Pierwsza: Nie obrazisz się za to co jest w tej notce, bardzo się starałam, lecz zapewne coś pozmieniałam..
Druga: Bardzo liczę na twój komentarz :-)
Nie będę was niecierpliwić tylko zapraszam do czytania!
***
Jak zawsze dzień w organizacji, nigdy nie jest nudny. Na dworzę, chodź trzecia rano, już odbywała się walka? Nie to za łagodnie powiedziane. Wręcz się mordowali. Kakuzu spokojnie siedział, przyglądając się kolejnej kłótni Hidana i Deidary. A o co? O dziewczynę. Chi patrzyła na nich ze złością, ale i lekką satysfakcją. No co? Biją się o nią! Nie o Konan, nie o Kitoro, tylko o NIĄ! Oczywiście kibicowała blondynce, a jakże by inaczej. Kakuzu spojrzał na nią. Już dawno widział co czuje do miłośnika wybuchów, lecz nie powie mu. Aż taki głupi to Deidara nie jest, aby nie odczytać uczuć kobiety! Podniusł się z kamienia, na którym siedział i ruszył w kierunku wejścia do organizacji. Nie chciał mieć spotkania z Peinem. O wilku mowa! Pomiędzy nimi pojawił się czerwono włosy mężczyzna, rozdzielający ich swoim słynnym Shinra Tensei. Hidan z wielkim uśmiechem, przyglądał się jak krew leciała z jego dłoni. Deidara natomiast zaczął się tłumaczyć Peinowi kto zaczął.

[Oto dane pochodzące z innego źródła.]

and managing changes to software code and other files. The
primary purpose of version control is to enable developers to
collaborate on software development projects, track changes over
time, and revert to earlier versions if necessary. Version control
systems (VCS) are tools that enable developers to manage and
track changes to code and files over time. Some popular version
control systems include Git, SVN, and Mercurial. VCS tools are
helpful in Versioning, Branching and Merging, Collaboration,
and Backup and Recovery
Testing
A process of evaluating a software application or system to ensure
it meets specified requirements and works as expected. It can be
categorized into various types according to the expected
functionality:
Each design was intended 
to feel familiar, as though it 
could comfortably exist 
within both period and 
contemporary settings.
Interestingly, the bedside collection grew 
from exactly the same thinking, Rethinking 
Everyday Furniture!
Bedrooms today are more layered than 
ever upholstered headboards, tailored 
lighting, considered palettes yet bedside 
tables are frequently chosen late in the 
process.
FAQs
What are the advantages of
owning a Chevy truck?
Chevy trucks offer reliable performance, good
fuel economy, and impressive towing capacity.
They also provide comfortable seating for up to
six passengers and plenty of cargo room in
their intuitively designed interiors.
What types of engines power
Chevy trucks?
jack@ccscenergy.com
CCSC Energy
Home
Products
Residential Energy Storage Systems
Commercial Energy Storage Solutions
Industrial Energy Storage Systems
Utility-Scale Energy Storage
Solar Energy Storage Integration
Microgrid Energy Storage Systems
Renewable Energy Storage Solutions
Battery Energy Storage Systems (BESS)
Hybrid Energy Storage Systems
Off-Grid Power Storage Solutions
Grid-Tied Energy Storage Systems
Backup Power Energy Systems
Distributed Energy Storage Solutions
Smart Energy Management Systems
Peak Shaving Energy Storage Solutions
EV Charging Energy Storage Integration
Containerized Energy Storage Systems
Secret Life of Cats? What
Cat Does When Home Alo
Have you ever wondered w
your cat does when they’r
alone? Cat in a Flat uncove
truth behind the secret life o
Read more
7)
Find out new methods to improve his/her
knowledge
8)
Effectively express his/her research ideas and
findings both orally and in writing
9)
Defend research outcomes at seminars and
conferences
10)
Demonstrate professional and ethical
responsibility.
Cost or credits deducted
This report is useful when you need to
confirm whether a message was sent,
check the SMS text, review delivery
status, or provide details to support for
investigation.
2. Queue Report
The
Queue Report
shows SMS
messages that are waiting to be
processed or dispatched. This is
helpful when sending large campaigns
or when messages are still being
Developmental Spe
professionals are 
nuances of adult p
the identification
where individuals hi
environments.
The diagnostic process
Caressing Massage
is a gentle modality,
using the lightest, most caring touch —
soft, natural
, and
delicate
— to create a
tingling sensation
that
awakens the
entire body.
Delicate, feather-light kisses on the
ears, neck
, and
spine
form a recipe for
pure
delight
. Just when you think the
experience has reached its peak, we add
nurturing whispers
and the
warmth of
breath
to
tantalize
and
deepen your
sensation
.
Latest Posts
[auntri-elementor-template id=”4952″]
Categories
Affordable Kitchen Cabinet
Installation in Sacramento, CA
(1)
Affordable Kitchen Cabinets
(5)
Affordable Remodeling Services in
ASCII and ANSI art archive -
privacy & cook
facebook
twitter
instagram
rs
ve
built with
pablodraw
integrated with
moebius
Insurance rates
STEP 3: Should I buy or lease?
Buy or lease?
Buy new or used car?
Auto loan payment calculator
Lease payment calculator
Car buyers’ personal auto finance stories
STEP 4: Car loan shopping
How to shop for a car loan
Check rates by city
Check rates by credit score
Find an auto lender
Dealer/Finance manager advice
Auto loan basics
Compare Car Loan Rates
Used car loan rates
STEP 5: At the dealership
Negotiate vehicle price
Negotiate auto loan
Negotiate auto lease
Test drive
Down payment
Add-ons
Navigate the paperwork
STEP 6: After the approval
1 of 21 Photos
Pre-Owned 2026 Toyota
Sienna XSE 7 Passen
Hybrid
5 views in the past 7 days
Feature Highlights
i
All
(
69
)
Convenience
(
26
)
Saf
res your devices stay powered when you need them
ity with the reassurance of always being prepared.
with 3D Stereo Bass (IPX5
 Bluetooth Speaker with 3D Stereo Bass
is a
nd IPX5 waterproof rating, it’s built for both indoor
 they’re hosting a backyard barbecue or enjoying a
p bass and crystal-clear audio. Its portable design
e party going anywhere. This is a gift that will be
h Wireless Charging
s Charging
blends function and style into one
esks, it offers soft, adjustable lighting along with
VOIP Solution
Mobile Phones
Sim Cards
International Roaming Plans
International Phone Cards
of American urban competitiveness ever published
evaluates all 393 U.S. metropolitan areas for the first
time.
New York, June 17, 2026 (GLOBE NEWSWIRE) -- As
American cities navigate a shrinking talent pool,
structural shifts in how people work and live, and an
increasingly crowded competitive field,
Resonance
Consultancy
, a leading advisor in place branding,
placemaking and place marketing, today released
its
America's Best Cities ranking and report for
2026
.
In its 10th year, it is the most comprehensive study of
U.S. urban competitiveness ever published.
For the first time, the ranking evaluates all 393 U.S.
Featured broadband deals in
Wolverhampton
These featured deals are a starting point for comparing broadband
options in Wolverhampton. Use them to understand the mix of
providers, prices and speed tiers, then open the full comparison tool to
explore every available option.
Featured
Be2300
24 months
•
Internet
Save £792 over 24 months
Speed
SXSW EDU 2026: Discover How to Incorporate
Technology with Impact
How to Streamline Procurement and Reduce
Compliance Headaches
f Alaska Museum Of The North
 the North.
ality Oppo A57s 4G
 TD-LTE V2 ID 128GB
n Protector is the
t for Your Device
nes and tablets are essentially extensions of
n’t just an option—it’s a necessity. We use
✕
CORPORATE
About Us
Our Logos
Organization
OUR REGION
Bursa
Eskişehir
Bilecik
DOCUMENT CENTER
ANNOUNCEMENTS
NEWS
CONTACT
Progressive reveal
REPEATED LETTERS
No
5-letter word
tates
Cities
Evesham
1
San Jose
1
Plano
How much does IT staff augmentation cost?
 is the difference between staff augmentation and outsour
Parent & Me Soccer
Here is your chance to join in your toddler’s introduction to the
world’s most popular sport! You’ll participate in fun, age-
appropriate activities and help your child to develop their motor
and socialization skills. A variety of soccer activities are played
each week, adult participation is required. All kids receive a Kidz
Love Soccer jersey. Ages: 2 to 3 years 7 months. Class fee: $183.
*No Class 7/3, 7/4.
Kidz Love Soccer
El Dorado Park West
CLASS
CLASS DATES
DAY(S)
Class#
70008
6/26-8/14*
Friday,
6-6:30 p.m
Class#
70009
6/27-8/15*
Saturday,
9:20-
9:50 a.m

- Ucisz się Deidara. Chi!- wywołana czarno włosa, znalazła się obok blondyna.- Wyruszasz od razu z Deidarą na misję do Kiri. Musicie ją odnaleźć i tu przyprowadzić. Żywą.- podał teczkę dziewczynie, znikając. Westchnęła przeciągle, udając niezadowolenie. Otworzyła przedmiot, ze skupieniu go studiując. " Ciekawe czemu chce aby ją tu przyprowadzić..."
- Deidara rusz tą dupę i idź się spakować.- warknęła, idąc w stronę kryjówki, dalej czytając zawartość teczki. Zaczytana w lekturze dotarła do swojego pokoju. Szybko się spakowała, nałożyła na siebie płaszcz organizacji oraz słomiany kapelusz. Wyszła przed kryjówkę, czekając na Deidare. Gdy dotknął ją w ramię, informując, że mogą ruszać spaliła buraka. Na jej nieszczęście on to zauwarzył. Lecz nie chciał jej o to pytać.
- Idziesz, un?- wzięła się w garść i ruszyła, wyprzedzając go. Dogonił ją, złapał za nadgarstek. Zatrzymała się.
- Co jest?
- Po co iść skoro można polecieć un.- stwierdził, z tym swoim uśmiechem. Wsadził dłonie w torbę, z gliną. Jego języki zaczęły rozdrabniać glinę, aż uformował się ptak. Powiększył go, wskakując na jego grzbiet. Westchnęła, skacząc na ptaka. O mało co nie spadła z niego, gdyby nie Deidara, który w porę złapał ją w talii. Zarumieniła się. Usadowiła się za nim, lecz ten pokręcił głową.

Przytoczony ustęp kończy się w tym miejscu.